◆ Exercise description ◆
Copy out the lines in the items below, beginning with the line containing "### Arbeiderpartiet –" and continuing through the line containing "Advanced Energy (AE)", both included.

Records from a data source
★ ★ ★ ★ ★

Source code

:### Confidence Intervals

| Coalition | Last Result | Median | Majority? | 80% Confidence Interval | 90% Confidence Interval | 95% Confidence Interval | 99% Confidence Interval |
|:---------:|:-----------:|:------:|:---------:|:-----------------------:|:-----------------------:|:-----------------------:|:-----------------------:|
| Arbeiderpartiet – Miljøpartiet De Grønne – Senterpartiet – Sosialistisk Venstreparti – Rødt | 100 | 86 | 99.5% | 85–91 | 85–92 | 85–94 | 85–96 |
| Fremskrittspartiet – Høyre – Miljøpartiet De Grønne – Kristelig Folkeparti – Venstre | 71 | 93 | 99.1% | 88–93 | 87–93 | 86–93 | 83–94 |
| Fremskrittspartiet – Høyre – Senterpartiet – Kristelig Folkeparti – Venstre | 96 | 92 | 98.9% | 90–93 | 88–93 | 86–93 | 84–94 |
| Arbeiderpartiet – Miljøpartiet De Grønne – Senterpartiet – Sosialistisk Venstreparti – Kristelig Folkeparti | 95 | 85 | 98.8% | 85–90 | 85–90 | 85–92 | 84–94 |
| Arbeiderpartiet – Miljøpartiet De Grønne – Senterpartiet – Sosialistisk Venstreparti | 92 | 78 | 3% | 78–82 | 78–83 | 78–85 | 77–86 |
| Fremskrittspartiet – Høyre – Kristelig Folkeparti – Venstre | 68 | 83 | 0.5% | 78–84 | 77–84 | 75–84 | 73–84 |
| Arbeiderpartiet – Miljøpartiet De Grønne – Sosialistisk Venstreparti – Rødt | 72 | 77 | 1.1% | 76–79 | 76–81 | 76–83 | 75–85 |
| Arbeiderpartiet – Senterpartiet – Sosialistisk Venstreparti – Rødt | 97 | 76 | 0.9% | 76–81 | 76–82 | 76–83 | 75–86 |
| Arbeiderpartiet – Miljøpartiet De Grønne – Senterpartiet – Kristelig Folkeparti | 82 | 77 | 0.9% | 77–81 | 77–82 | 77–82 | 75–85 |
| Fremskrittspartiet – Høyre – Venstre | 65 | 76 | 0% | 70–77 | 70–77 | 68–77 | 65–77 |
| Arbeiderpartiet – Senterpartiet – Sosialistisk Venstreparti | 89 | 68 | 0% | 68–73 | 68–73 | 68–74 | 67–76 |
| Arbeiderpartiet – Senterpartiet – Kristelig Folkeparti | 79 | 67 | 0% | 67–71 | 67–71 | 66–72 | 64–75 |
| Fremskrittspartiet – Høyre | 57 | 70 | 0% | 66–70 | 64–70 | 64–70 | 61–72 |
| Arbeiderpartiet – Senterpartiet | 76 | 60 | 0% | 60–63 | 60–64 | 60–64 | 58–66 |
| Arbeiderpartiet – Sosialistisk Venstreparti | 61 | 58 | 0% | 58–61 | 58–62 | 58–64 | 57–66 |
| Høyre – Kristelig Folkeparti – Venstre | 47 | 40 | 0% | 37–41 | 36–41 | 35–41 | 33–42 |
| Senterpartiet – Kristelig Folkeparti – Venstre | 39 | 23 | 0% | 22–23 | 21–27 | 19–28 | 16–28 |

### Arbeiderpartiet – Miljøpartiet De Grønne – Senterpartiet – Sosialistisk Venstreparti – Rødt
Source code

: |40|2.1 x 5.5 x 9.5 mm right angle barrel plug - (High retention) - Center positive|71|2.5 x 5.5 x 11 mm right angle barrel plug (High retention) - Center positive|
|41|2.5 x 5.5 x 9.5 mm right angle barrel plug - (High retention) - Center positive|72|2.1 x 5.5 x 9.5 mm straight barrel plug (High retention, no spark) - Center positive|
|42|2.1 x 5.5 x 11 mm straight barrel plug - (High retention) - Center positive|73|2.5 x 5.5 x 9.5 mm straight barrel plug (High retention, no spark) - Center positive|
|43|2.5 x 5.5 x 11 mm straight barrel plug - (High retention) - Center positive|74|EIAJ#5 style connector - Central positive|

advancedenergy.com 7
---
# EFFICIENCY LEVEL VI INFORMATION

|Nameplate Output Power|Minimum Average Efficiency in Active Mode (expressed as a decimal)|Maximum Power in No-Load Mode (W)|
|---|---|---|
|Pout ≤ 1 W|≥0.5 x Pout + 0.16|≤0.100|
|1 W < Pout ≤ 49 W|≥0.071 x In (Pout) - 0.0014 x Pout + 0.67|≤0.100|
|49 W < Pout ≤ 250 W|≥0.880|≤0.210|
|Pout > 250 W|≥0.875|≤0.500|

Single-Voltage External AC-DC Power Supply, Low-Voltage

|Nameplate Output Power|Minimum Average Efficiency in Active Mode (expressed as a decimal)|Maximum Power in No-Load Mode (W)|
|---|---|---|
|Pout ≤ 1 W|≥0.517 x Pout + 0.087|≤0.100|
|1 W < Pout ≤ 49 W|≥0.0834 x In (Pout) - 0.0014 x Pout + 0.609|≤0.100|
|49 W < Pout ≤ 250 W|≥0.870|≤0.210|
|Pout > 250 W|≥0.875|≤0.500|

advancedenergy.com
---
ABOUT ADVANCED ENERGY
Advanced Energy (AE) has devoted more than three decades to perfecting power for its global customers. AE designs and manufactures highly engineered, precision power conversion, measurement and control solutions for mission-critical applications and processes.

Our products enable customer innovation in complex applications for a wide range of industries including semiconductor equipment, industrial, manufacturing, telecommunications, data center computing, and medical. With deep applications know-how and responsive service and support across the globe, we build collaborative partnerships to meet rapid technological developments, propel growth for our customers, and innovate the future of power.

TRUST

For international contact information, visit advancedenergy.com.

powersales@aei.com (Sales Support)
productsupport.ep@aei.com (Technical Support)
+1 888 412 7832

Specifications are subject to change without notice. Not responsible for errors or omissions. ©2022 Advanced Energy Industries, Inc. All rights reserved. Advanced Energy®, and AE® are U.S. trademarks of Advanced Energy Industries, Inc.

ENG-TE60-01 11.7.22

★ ★ ★ ★ ★

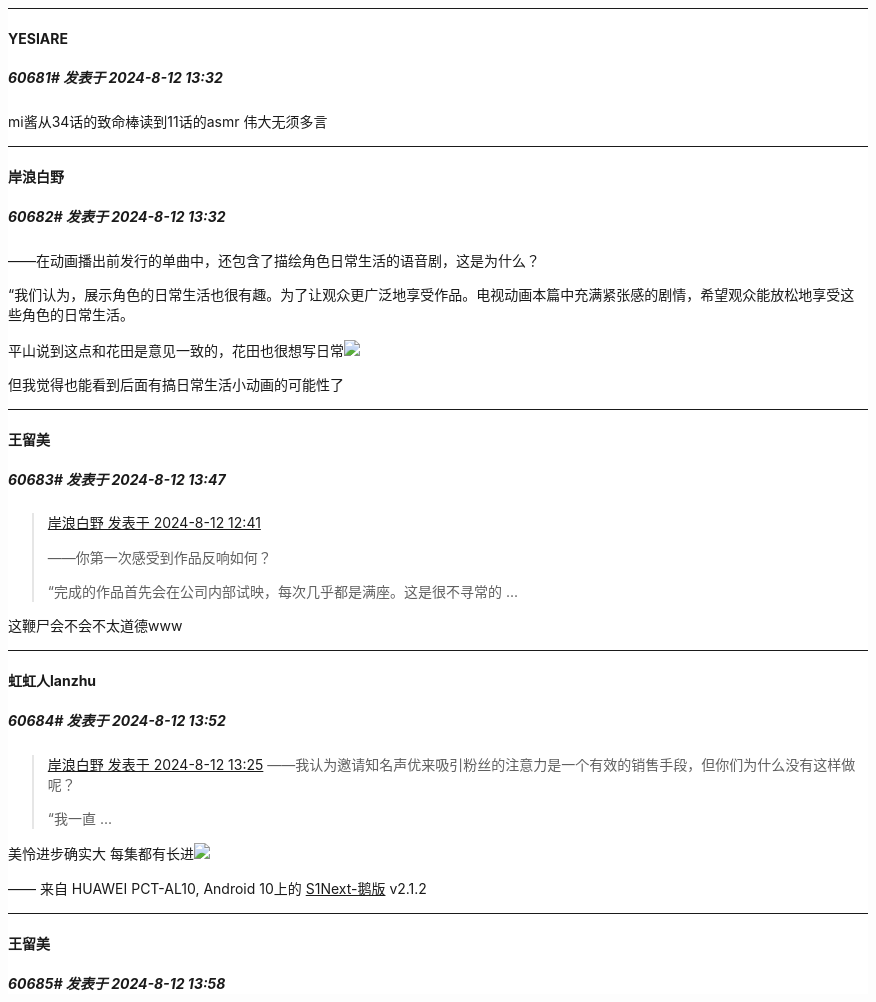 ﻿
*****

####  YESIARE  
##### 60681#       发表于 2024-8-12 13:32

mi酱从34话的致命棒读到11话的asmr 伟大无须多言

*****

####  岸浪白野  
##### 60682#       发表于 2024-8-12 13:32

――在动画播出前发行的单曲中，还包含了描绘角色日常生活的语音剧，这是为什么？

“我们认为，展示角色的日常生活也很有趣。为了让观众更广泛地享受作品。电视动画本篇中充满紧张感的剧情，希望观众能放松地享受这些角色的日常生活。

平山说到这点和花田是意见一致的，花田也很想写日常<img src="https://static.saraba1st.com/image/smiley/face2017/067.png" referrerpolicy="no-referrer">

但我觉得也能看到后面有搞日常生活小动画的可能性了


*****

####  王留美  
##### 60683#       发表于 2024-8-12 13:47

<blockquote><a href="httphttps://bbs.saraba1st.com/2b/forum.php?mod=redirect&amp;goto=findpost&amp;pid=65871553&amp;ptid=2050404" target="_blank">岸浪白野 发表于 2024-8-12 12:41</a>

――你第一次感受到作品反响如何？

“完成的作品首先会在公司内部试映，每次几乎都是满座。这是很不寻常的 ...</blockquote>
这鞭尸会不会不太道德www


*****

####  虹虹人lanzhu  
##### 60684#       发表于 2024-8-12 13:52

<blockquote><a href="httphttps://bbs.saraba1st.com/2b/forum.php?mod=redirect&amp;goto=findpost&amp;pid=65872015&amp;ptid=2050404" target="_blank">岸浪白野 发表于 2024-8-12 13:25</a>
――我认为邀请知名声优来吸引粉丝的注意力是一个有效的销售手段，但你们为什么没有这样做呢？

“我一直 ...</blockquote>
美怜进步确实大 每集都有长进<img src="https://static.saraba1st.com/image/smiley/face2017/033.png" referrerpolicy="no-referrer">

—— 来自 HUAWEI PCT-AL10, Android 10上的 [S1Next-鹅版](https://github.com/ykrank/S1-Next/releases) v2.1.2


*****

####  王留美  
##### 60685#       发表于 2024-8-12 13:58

★ ★ ★ ★ ★

◆ Written answer ◆
### Arbeiderpartiet – Miljøpartiet De Grønne – Senterpartiet – Sosialistisk Venstreparti – Rødt
Source code

: |40|2.1 x 5.5 x 9.5 mm right angle barrel plug - (High retention) - Center positive|71|2.5 x 5.5 x 11 mm right angle barrel plug (High retention) - Center positive|
|41|2.5 x 5.5 x 9.5 mm right angle barrel plug - (High retention) - Center positive|72|2.1 x 5.5 x 9.5 mm straight barrel plug (High retention, no spark) - Center positive|
|42|2.1 x 5.5 x 11 mm straight barrel plug - (High retention) - Center positive|73|2.5 x 5.5 x 9.5 mm straight barrel plug (High retention, no spark) - Center positive|
|43|2.5 x 5.5 x 11 mm straight barrel plug - (High retention) - Center positive|74|EIAJ#5 style connector - Central positive|

advancedenergy.com 7
---
# EFFICIENCY LEVEL VI INFORMATION

|Nameplate Output Power|Minimum Average Efficiency in Active Mode (expressed as a decimal)|Maximum Power in No-Load Mode (W)|
|---|---|---|
|Pout ≤ 1 W|≥0.5 x Pout + 0.16|≤0.100|
|1 W < Pout ≤ 49 W|≥0.071 x In (Pout) - 0.0014 x Pout + 0.67|≤0.100|
|49 W < Pout ≤ 250 W|≥0.880|≤0.210|
|Pout > 250 W|≥0.875|≤0.500|

Single-Voltage External AC-DC Power Supply, Low-Voltage

|Nameplate Output Power|Minimum Average Efficiency in Active Mode (expressed as a decimal)|Maximum Power in No-Load Mode (W)|
|---|---|---|
|Pout ≤ 1 W|≥0.517 x Pout + 0.087|≤0.100|
|1 W < Pout ≤ 49 W|≥0.0834 x In (Pout) - 0.0014 x Pout + 0.609|≤0.100|
|49 W < Pout ≤ 250 W|≥0.870|≤0.210|
|Pout > 250 W|≥0.875|≤0.500|

advancedenergy.com
---
ABOUT ADVANCED ENERGY
Advanced Energy (AE) has devoted more than three decades to perfecting power for its global customers. AE designs and manufactures highly engineered, precision power conversion, measurement and control solutions for mission-critical applications and processes.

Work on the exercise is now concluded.